What you will do
Please extend the passage on spam e-mail filters below, picking up after its final sentence.

Text under study
_ _ _
This invention relates to software e-mail filters, especially those filters that employ adaptive rules to determine whether e-mail messages are wanted by the recipient.
The proliferation of junk e-mail, or “spam,” can be a major annoyance to e-mail users who are bombarded by unsolicited e-mails that clog up their mailboxes. While some e-mail solicitors do provide a link which allows the user to request not to receive e-mail messages from the solicitors again, many e-mail solicitors, or “spammers,” provide false addresses so that requests to opt out of receiving further e-mails have no effect as these requests are directed to addresses that either do no exist or belong to individuals or entities who have no connection to the spammer.
It is possible to filter e-mail messages using software that is associated with a user's e-mail program. In addition to message text, e-mail messages contain a header having routing information (including IP addresses), a sender's address, recipient's address, and a subject line, among other things. The information in the message header may be used to filter messages. One approach is to filter e-mails based on words that appear in the subject line of the message. For instance, an e-mail user could specify that all e-mail messages containing the word “mortgage” be deleted or posted to a file. An e-mail user can also request that all messages from a certain domain be deleted or placed in a separate folder, or that only messages from specified senders be sent to the user's mailbox. These approaches have limited success since spammers frequently use subject lines that do not indicate the subject matter of the message (subject lines such as “Hi” or “Your request for information” are common). In addition, spammers are capable of forging addresses, so limiting e-mails based solely on domains or e-mail addresses might not result in a decrease of junk mail and might filter out e-mails of actual interest to the user.
“Spam traps,” fabricated e-mail addresses that are placed on public websites, are another tool used to identify spammers. Many spammers “harvest” e-mail addresses by searching public websites for e-mail addresses, then send spam to these addresses. The senders of these messages are identified as spammers and messages from these senders are processed accordingly. More sophisticated filtering options are also available. For instance, Mailshell™ SpamCatcher works with a user's e-mail program such as Microsoft Outlook™ to filter e-mails by applying rules to identify and “blacklist” (i.e., identifying certain senders or content, etc., as spam) spam by computing a spam probability score. The Mailshell™ SpamCatcher Network creates a digital fingerprint of each received e-mail and compares the fingerprint to other fingerprints of e-mails received throughout the network to determine whether the received e-mail is spam. Each user's rating of a particular e-mail or sender may be provided to the network, where the user's ratings will be combined with other ratings from other network members to identify spam.
_ _ _
Rows contained in a dataset:
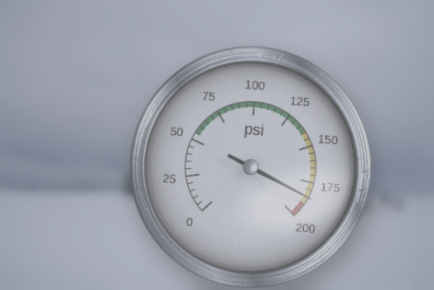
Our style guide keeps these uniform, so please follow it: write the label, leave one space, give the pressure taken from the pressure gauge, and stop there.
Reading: 185 psi
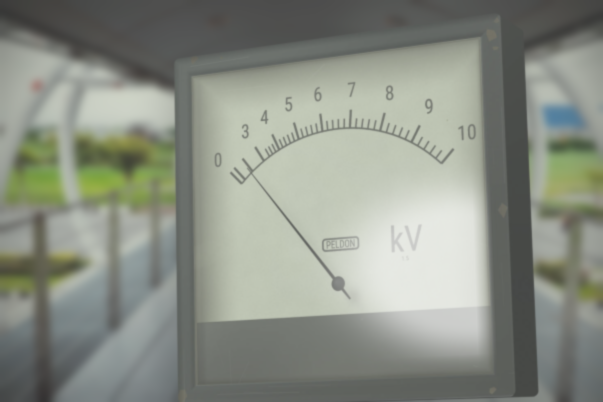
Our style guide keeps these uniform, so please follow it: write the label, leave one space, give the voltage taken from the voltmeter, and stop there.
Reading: 2 kV
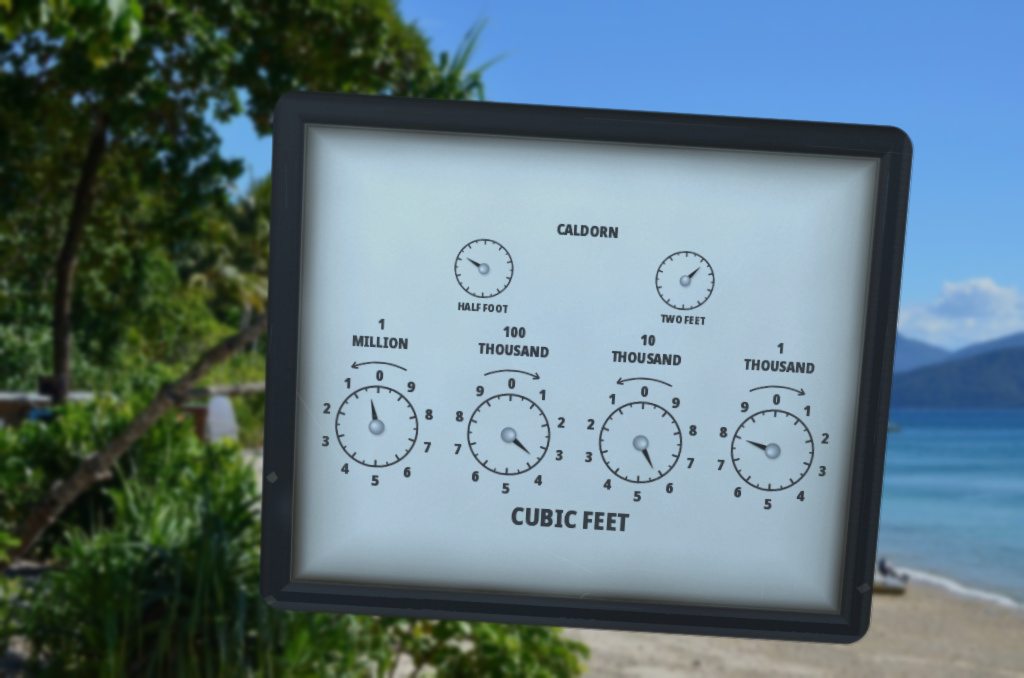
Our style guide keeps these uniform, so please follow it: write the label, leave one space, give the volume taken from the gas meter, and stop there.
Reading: 35800 ft³
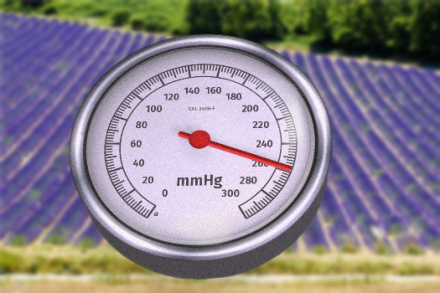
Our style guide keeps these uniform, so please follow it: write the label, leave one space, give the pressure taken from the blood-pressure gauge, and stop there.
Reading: 260 mmHg
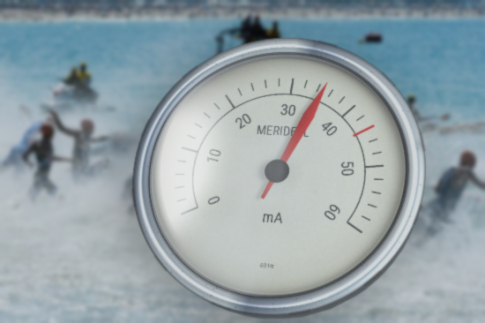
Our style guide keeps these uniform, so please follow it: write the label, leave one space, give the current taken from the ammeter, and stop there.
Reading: 35 mA
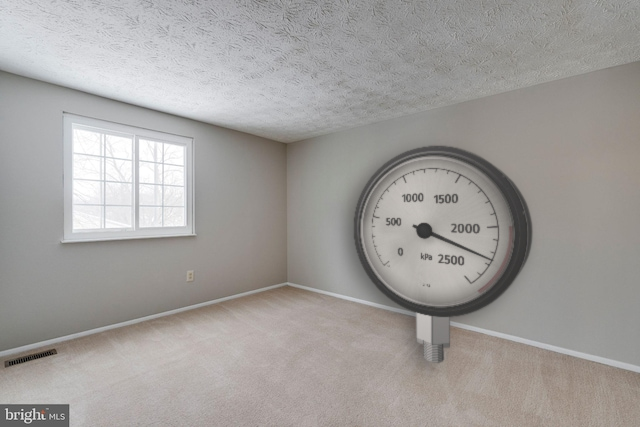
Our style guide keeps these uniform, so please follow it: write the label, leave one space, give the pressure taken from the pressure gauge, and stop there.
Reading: 2250 kPa
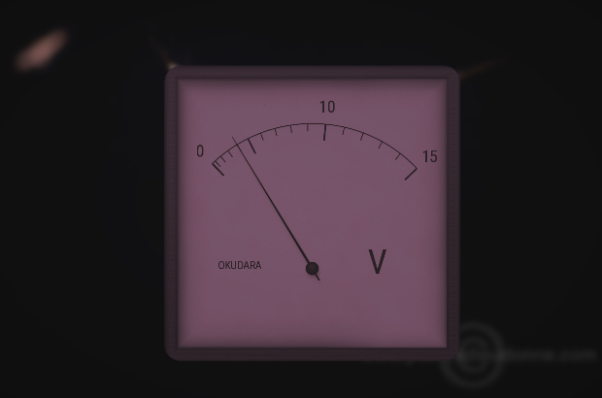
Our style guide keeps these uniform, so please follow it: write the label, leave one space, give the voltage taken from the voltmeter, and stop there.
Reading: 4 V
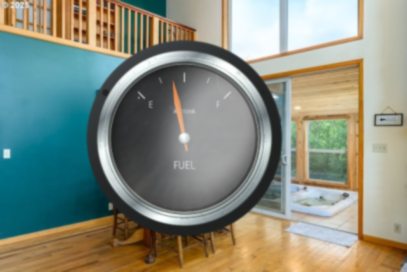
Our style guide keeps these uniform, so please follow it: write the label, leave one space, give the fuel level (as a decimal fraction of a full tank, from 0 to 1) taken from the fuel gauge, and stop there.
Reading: 0.375
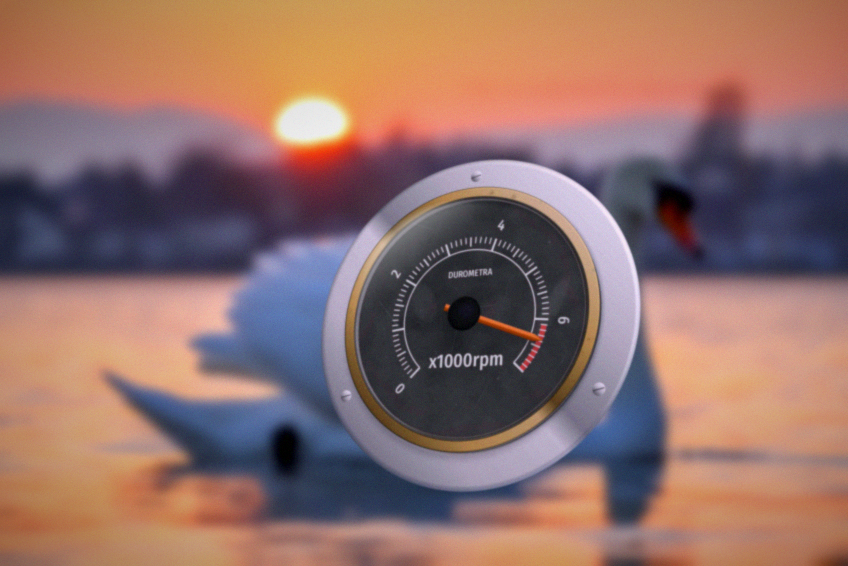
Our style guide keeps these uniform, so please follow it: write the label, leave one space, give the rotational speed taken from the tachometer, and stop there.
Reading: 6400 rpm
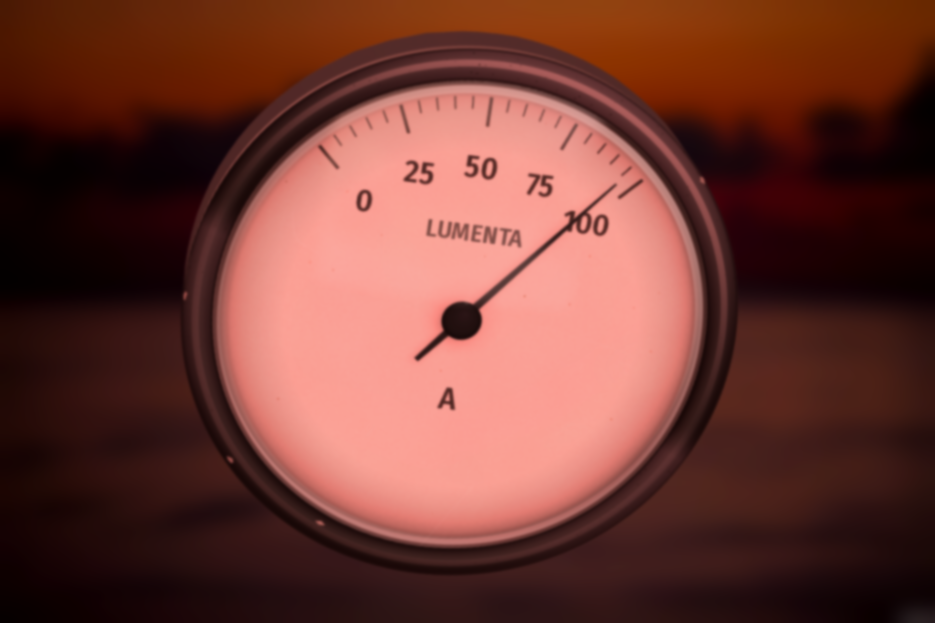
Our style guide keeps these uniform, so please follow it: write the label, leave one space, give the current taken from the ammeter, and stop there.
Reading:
_ _ _
Answer to this task
Mailfrontier™ Matador™ offers a plug-in that can be used with Microsoft Outlook™ to filter e-mail messages. Matador™ uses whitelists (which identify certain senders or content as being acceptable to the user), blacklists, scoring, community filters, and a challenge system (where an unrecognized sender of an e-mail message must reply to a message from the filtering software before the e-mail message is passed on to the recipient) to filter e-mails.
Cloudmark distributes SpamNet™, a software product that seeks to block spam. When a message is received, a hash or fingerprint of the content of the message is created and sent to a server. The server then checks other fingerprints of messages identified as spam and sent to the server to determine whether this message is spam. The user is then sent a confidence level indicating the server's “opinion” about whether the message is spam. If the fingerprint of the message exactly matches the fingerprint of another message in the server, then the message is spam and is removed from the user's inbox. Other users of SpamNet™ may report spam messages to the server. These users are rated for their trustworthiness and these messages are fingerprinted and, if the users are considered trustworthy, the reported messages blocked for other users in the SpamNet™ community.
SpamAssassin™ is another e-mail filter which uses a wide range of heuristic tests on mail headers and body text to try to block unsolicited e-mail. Unsolicited messages are detected based on scores of these tests.
A Bayesian filter may also be used, either on its own or in connection with one of the solutions discussed above. However, Bayesian filters require lots of training by each individual user before they can successfully detect and eliminate spam. In addition, Bayesian filters often focus on words alone, which may limit the filter's effectiveness since many words that are used in spam messages are also used in legitimate messages. In addition, Bayesian filters may be dilutive, in that not all words or terms in messages which are scanned by the filter are used in determining the probability the message is spam. For instance, one Bayesian filter (“Better Bayesian Filtering”, www.paulgraham.com/better.html, January 2003) proposed by Paul Graham uses only the fifteen most interesting “tokens” (text appearing in a message) to determine a probability the message is spam.
U.S. Pat. No. 6,161,130 to Horvitz et al. teaches an e-mail classifier which analyzes incoming messages' content to determine whether a message is “junk”. The classifier is trained on prior content classifications, i.e., features that are characteristic of junk or spam messages. Messages are probabilistically classified as legitimate or spam (though weighted probabilities are not used). The classifier may be retrained based on user input.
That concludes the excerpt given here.